* [WORK INSTRUCTION] Return only the lines of the listing below that run from the line with "15: (831, 176, 3.05)" through the line with "26: (1040, 251, 3.14)", both ends included, exactly as written.

* [EXERCISE DATA]
= = =

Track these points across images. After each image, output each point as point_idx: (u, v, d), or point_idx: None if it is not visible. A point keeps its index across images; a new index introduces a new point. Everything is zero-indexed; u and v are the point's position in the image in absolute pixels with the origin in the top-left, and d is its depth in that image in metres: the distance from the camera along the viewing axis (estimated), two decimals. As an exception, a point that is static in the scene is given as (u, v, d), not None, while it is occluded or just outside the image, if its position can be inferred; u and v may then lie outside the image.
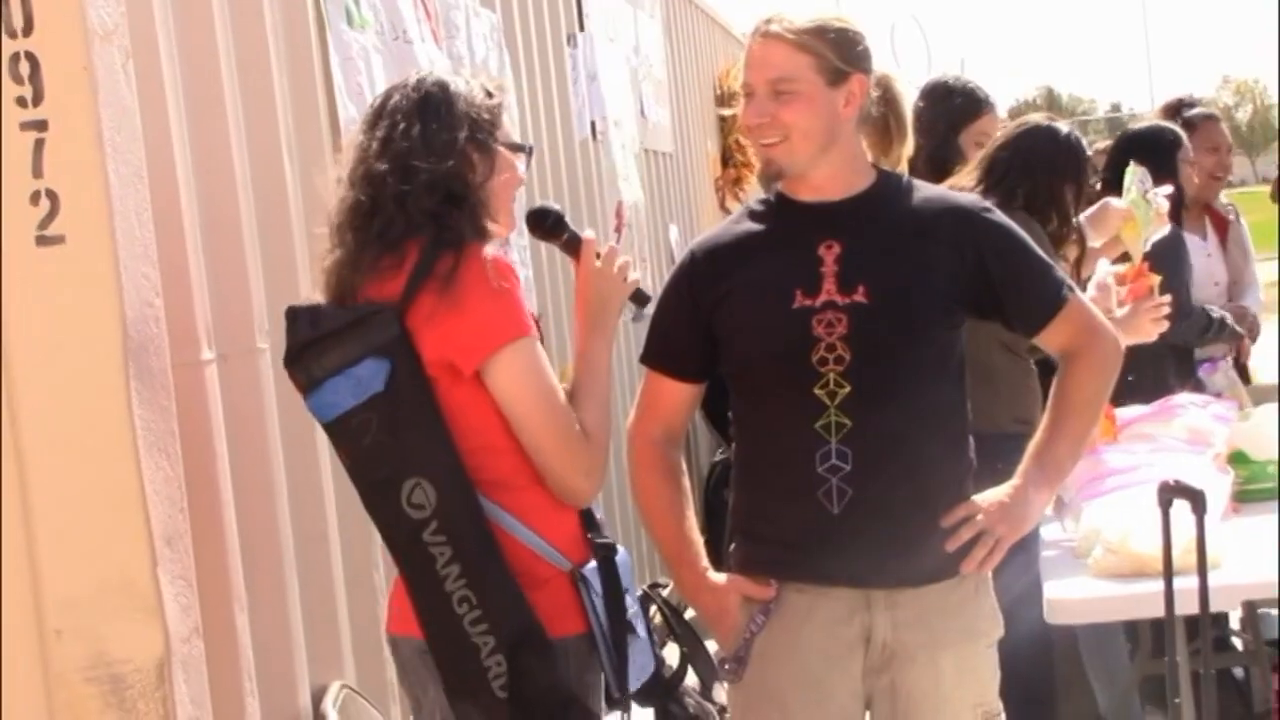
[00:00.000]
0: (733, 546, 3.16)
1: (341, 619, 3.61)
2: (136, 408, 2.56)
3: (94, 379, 2.54)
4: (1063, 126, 4.49)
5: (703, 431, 9.05)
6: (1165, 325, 4.32)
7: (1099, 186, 5.02)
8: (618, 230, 7.50)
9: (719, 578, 3.10)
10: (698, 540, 3.14)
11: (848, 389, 2.94)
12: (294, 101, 3.66)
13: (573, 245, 3.07)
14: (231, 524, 3.10)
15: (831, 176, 3.05)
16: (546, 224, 3.11)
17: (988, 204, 3.21)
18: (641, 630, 3.00)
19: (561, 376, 3.06)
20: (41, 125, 2.52)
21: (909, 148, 4.09)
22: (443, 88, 2.91)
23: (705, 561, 3.12)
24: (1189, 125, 5.74)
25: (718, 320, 3.05)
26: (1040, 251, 3.14)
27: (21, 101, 2.51)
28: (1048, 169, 4.34)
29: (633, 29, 8.49)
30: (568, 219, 3.11)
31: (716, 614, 3.08)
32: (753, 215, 3.15)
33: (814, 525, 2.96)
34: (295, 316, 2.88)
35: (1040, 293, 3.10)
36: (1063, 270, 3.97)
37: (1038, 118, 4.59)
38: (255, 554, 3.20)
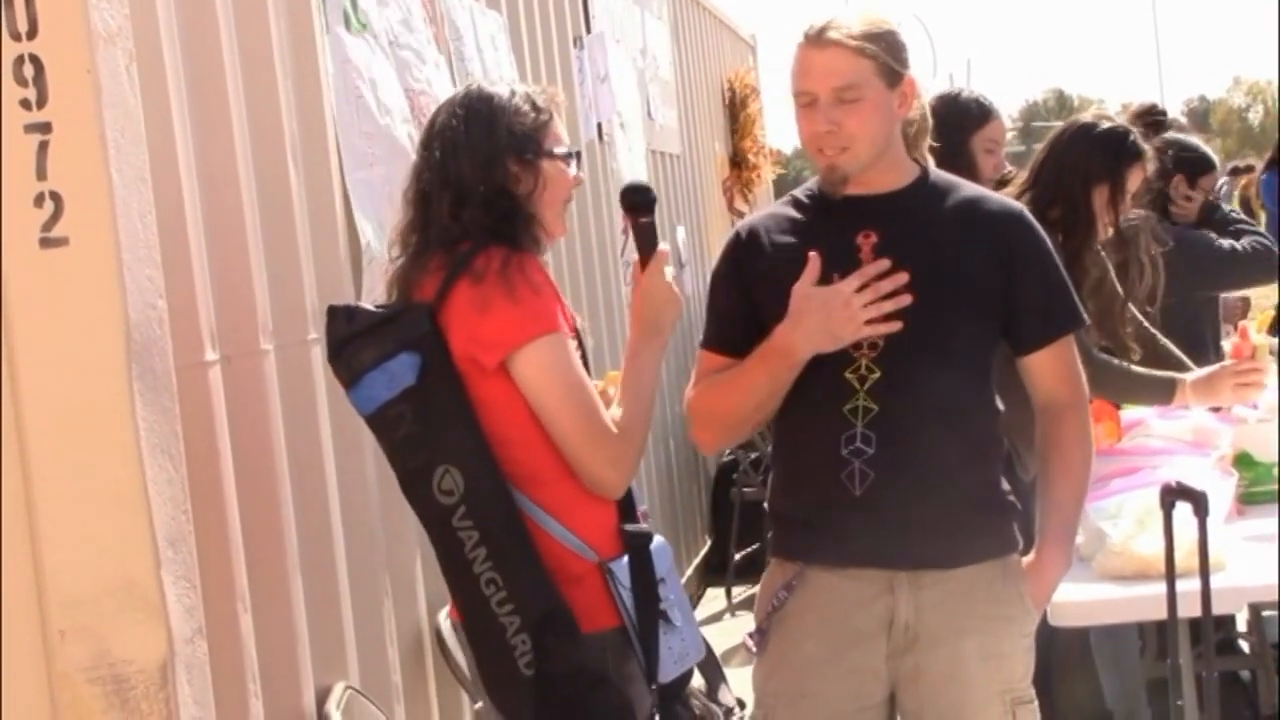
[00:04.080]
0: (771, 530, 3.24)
1: (346, 620, 3.62)
2: (140, 409, 2.56)
3: (97, 381, 2.54)
4: (1103, 122, 4.43)
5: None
6: (1252, 391, 4.28)
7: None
8: (625, 232, 7.51)
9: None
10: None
11: (878, 374, 3.00)
12: (299, 103, 3.67)
13: (648, 234, 3.14)
14: (235, 525, 3.11)
15: (880, 174, 3.11)
16: (642, 200, 3.17)
17: (1025, 210, 3.25)
18: (679, 619, 3.06)
19: (607, 382, 3.19)
20: (45, 128, 2.52)
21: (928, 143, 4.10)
22: (487, 103, 3.03)
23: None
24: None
25: (756, 298, 3.10)
26: (1064, 274, 3.21)
27: (25, 104, 2.51)
28: (1074, 170, 4.33)
29: (640, 30, 8.50)
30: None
31: (811, 306, 2.97)
32: (797, 204, 3.20)
33: (835, 506, 3.03)
34: (334, 314, 3.02)
35: (1049, 310, 3.17)
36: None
37: (1085, 115, 4.57)
38: (259, 555, 3.20)
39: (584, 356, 3.05)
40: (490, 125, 3.01)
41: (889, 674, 3.08)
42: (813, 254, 2.98)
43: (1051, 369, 3.18)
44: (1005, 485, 3.15)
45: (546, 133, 3.07)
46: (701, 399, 3.17)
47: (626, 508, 3.07)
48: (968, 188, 3.25)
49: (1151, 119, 5.81)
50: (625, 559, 3.01)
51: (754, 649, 3.15)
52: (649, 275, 3.11)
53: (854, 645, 3.05)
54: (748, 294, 3.12)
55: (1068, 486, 3.18)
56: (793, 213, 3.18)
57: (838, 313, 2.93)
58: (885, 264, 2.96)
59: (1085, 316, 3.27)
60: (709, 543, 9.02)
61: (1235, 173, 15.58)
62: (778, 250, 3.10)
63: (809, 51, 3.05)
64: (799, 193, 3.24)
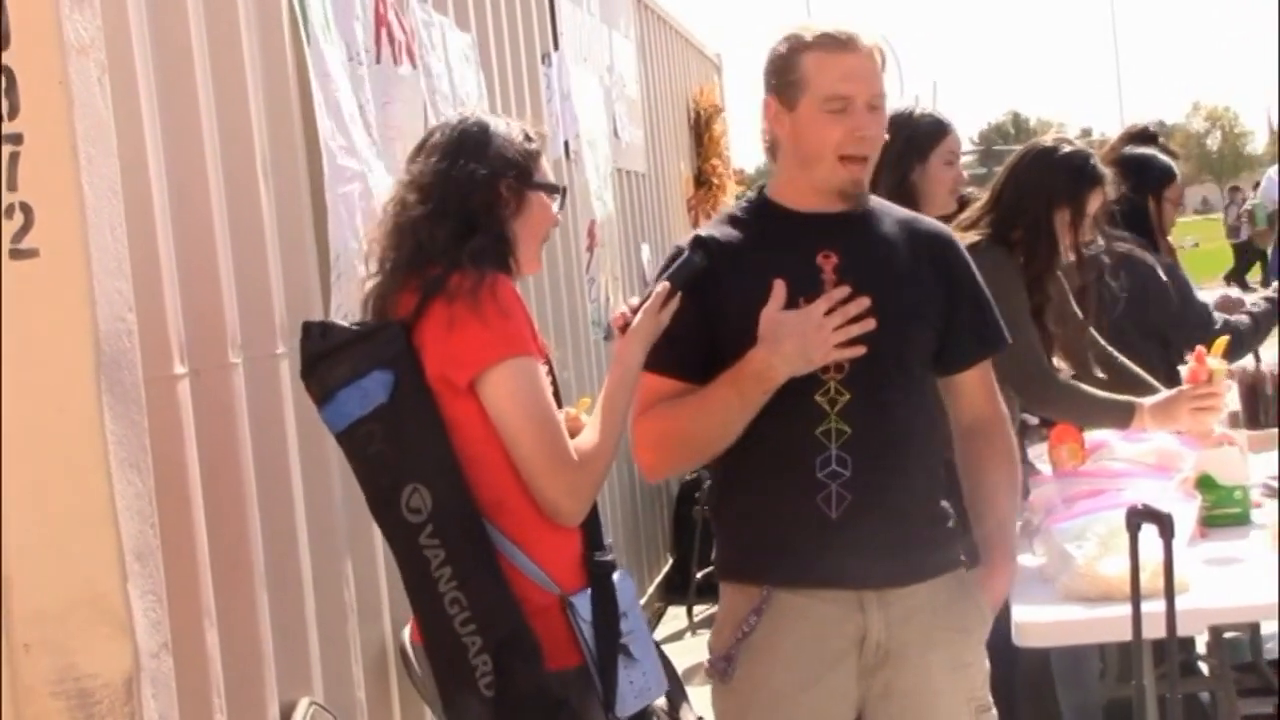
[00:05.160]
0: (718, 554, 3.19)
1: (311, 636, 3.61)
2: (109, 422, 2.55)
3: (66, 393, 2.53)
4: (1063, 146, 4.45)
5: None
6: (1211, 416, 4.29)
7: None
8: (589, 249, 7.51)
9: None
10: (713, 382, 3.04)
11: (848, 396, 3.01)
12: (269, 117, 3.67)
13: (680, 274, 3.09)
14: (202, 539, 3.10)
15: None
16: (696, 261, 3.10)
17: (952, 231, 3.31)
18: (640, 653, 3.06)
19: (580, 408, 3.20)
20: (16, 139, 2.51)
21: None
22: (481, 127, 3.07)
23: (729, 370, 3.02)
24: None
25: (719, 325, 3.05)
26: (989, 296, 3.26)
27: (-4, 114, 2.50)
28: (1036, 193, 4.35)
29: (607, 49, 8.52)
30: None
31: (785, 331, 2.95)
32: (739, 222, 3.16)
33: (812, 530, 3.01)
34: (308, 330, 3.01)
35: (981, 329, 3.23)
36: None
37: (1046, 138, 4.60)
38: (225, 570, 3.19)
39: (554, 385, 3.04)
40: (484, 148, 3.03)
41: (858, 694, 3.08)
42: (778, 281, 2.97)
43: (980, 387, 3.26)
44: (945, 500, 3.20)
45: (536, 163, 3.10)
46: (659, 423, 3.08)
47: (593, 537, 3.05)
48: (898, 209, 3.28)
49: (1143, 141, 5.88)
50: (587, 592, 3.00)
51: (720, 678, 3.10)
52: (652, 324, 3.06)
53: (827, 667, 3.04)
54: (707, 317, 3.06)
55: (1007, 499, 3.27)
56: (738, 232, 3.14)
57: (812, 335, 2.93)
58: (846, 290, 2.97)
59: (1009, 337, 3.30)
60: (670, 561, 9.01)
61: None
62: (739, 273, 3.06)
63: (848, 56, 3.03)
64: (737, 211, 3.21)
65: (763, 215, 3.15)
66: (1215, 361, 4.33)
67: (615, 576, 3.06)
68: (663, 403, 3.07)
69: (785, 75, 3.07)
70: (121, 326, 2.63)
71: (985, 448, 3.25)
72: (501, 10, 6.34)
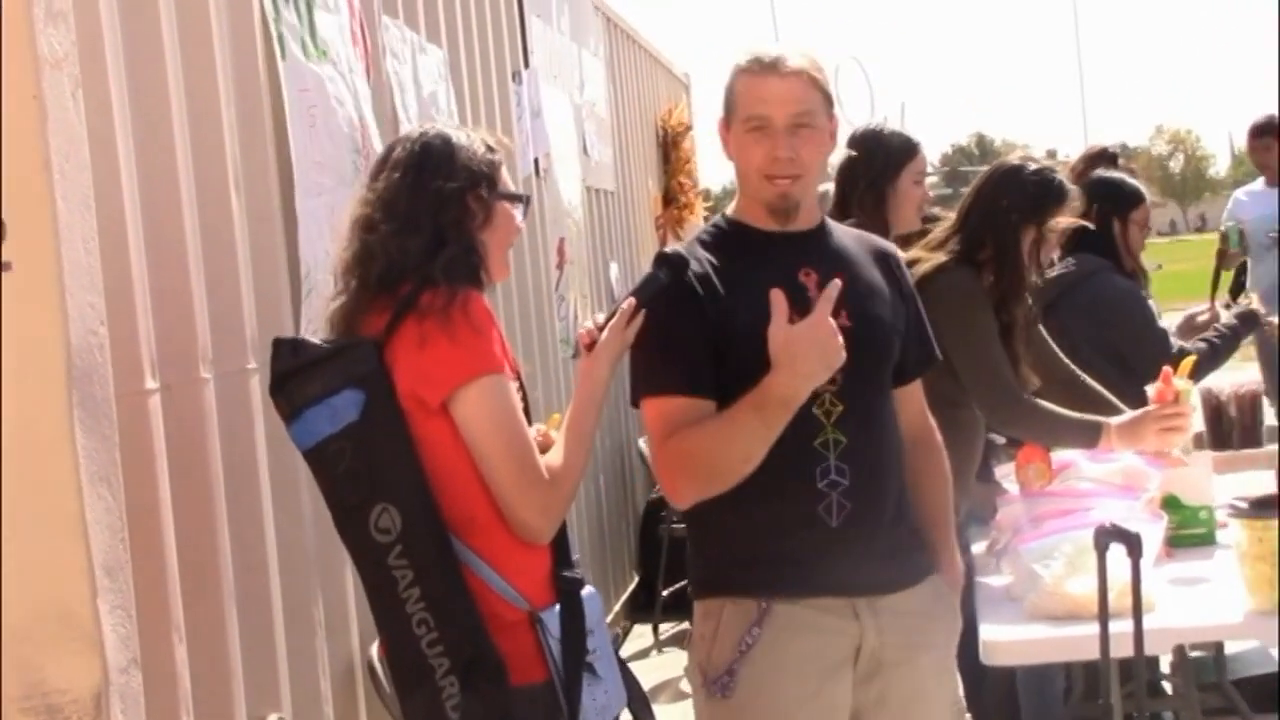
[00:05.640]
0: (703, 572, 3.17)
1: (280, 652, 3.60)
2: (80, 437, 2.54)
3: (37, 407, 2.52)
4: (1029, 165, 4.47)
5: (639, 468, 9.07)
6: (1177, 437, 4.32)
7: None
8: (559, 266, 7.51)
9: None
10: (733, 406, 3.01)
11: (841, 408, 3.05)
12: (241, 133, 3.66)
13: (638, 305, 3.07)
14: (172, 555, 3.09)
15: (808, 210, 3.18)
16: (661, 277, 3.09)
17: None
18: (604, 670, 3.06)
19: (550, 425, 3.19)
20: (-10, 152, 2.50)
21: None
22: (445, 140, 3.05)
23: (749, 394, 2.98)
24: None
25: (727, 348, 3.04)
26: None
27: (-30, 129, 2.50)
28: (1004, 212, 4.37)
29: (577, 67, 8.53)
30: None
31: (802, 347, 2.92)
32: (716, 246, 3.15)
33: (813, 540, 3.05)
34: (279, 347, 2.98)
35: (924, 343, 3.34)
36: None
37: (1012, 157, 4.62)
38: (194, 585, 3.18)
39: (525, 402, 3.03)
40: (450, 161, 3.02)
41: (854, 704, 3.10)
42: (775, 291, 2.95)
43: (918, 399, 3.36)
44: None
45: (499, 174, 3.10)
46: (683, 448, 3.02)
47: (561, 554, 3.05)
48: (845, 227, 3.34)
49: (1103, 162, 5.93)
50: (556, 608, 3.00)
51: (719, 693, 3.06)
52: (620, 340, 3.05)
53: (828, 677, 3.06)
54: (713, 338, 3.04)
55: (948, 502, 3.39)
56: (720, 256, 3.13)
57: (829, 343, 2.93)
58: (839, 285, 2.98)
59: (940, 354, 3.41)
60: (636, 579, 9.01)
61: None
62: (731, 294, 3.06)
63: (767, 78, 3.07)
64: (707, 236, 3.21)
65: (738, 237, 3.17)
66: (1182, 382, 4.36)
67: (584, 593, 3.06)
68: (684, 428, 3.01)
69: (726, 98, 3.16)
70: (93, 340, 2.62)
71: (927, 453, 3.35)
72: (473, 28, 6.35)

= = =

* [REPLY]
15: (831, 176, 3.05)
16: (546, 224, 3.11)
17: (988, 204, 3.21)
18: (641, 630, 3.00)
19: (561, 376, 3.06)
20: (41, 125, 2.52)
21: (909, 148, 4.09)
22: (443, 88, 2.91)
23: (705, 561, 3.12)
24: (1189, 125, 5.74)
25: (718, 320, 3.05)
26: (1040, 251, 3.14)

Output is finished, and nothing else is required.